The dental wing of R. L. Jalappa Hospital was established in the year 1995 as a service-providing department The department plays an important role in society which provides preventive, restorative, and curative clinical services i.e., comprehensive care to the public. Urbanization, increasing levels of education and standard of living, and better health consciousness have made the dental department an important discipline in the medical college.
Maxillofacial Surgery is a specialty of dentistry with services in this field having started in the year 2000 in R L Jalappa Hospital. It deals with surgical management of diseases, injuries, and deformities of the jaws and associated oral and facial structures. At RLJH, fractures of the facial bones are treated exclusively by maxillofacial surgeons, in association with other specialties in polytrauma patients. Discrepancies in jaw size and position are corrected by orthognathic surgical procedures and surgeries for treatment of benign tumors, cystic lesions, and temporomandibular joint disorders are routinely performed by the department.
“To Alleviate Oral Suffering”.
“To Provide Quality Oral Health Care With Compassion”
The Dental Department at RLJalappa Hospital is a tertiary care center providing services at an affordable cost to all sections of society in and around Kolar District. The department is managed by specialists providing quality treatment. The hospital is strategically located on the national highway providing treatment for road traffic accident cases with maxillofacial injuries. Patients can avail treatment in the hospital under various government schemes if they have the necessary documents.
|1||Dr. Deepika Kenkere||Oral & Maxillofacial Surgery||Professor & HOD|
|2||Dr. Mallika P Reddy||Oral & Maxillofacial Surgery||Associate Professor|
|3||Dr. Deepa.C||Periodontology||Reader/Associate Professor|
|4||Dr.Harshitha.K.R||Oral & Maxillofacial Surgery||Associate Professor|
|5||Dr. Srinath.K.S||Dental Surgeon||Senior Resident|
CASE 1: Dental Fluorosis Treatment
Kolar district is endemic for fluorosis and dental fluorosis is a common condition encountered in the dental department. Patients approach us in different stages of fluorosis for treatment.
CASE 2: Treatment of Fractured tooth
The fractured upper front tooth is commonly encountered in adolescents and adults as they are actively involved in contact sports, falls, or road traffic accidents. This affects the esthetics and can have a social & psychological impact on the individual. A fractured tooth can be restored either by direct cementation of the broken tooth structure or by fabrication of an artificial tooth in the laboratory.

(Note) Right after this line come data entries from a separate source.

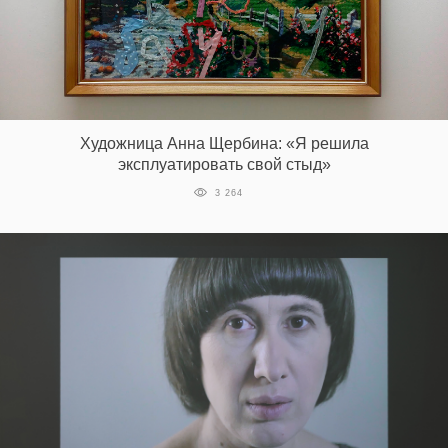
Художница Анна Щербина: «Я решила
эксплуатировать свой стыд»
3 264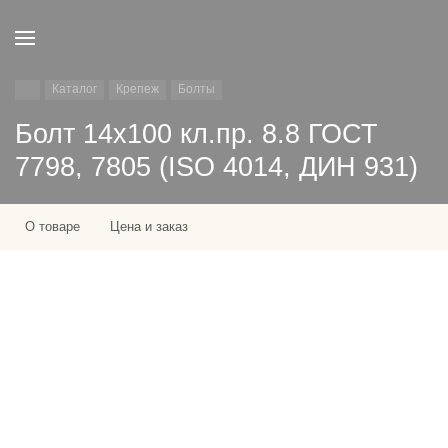
Каталог
Крепеж
Болты
Болт 14х100 кл.пр. 8.8 ГОСТ
7798, 7805 (ISO 4014, ДИН 931)
О товаре
Цена и заказ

CASE 3: Treatment of Gingival Recession
Treatment of ‘elongated tooth’ is one of the periodontal (supporting structure of tooth) esthetic procedures carried out in the dental department.
CASE 4: Treatment with Dental Implants
Research and innovation in the field of dentistry has lead to the introduction of dental implants as a modality of oral rehabilitation in patients with missing teeth. Dental implants are artificial biocompatible screws that are inserted into the jaw bone which mimic the root structure of a tooth. This implant supports an artificial crown that performs the function of any natural tooth in the oral cavity.
Cases presenting with missing teeth are replaced using a two-stage dental implant procedure, where the crowns are placed after 4-6months of Osseointegration of the implants.
CASE 5: TMJ Ankylosis treatment
12-year-old Kavita(name changed) sustained an injury to her lower jaw 4yrs ago. This resulted in progressive inability to open her mouth leading to a ‘locked jaw’ which in medical terms is called ‘TMJ ankylosis’. This hindered her basic functions of eating and maintaining oral hygiene resulting in poor nutritional status and multiple dental ailments.
Kavita was operated upon to release her TMJ ankylosis following which she was able to open her mouth just like any other normal individual
CASE 6: Management of Maxillary Cyst
Bhayva(name changed) had a swelling in her upper jaw for which she had undergone a procedure at her native town. She reported to RLJH&RC because the swelling had recurred. After necessary investigations, she was diagnosed as having an ‘Odontogenic cyst’. The cyst was enucleated under general anaesthesia.
CASE 7: Fracture Midface and Mandible
Fractures of various facial bones treated with open reduction and internal fixation using mini plates.
CASE 8: Orthognathic surgery
Case9: Palatal Obturator
Palatal Obturator is given in cases of maxillectomy perform either for oncological reasons or infections.
A case of right total maxillectomy rehabilitated using palatal obturator.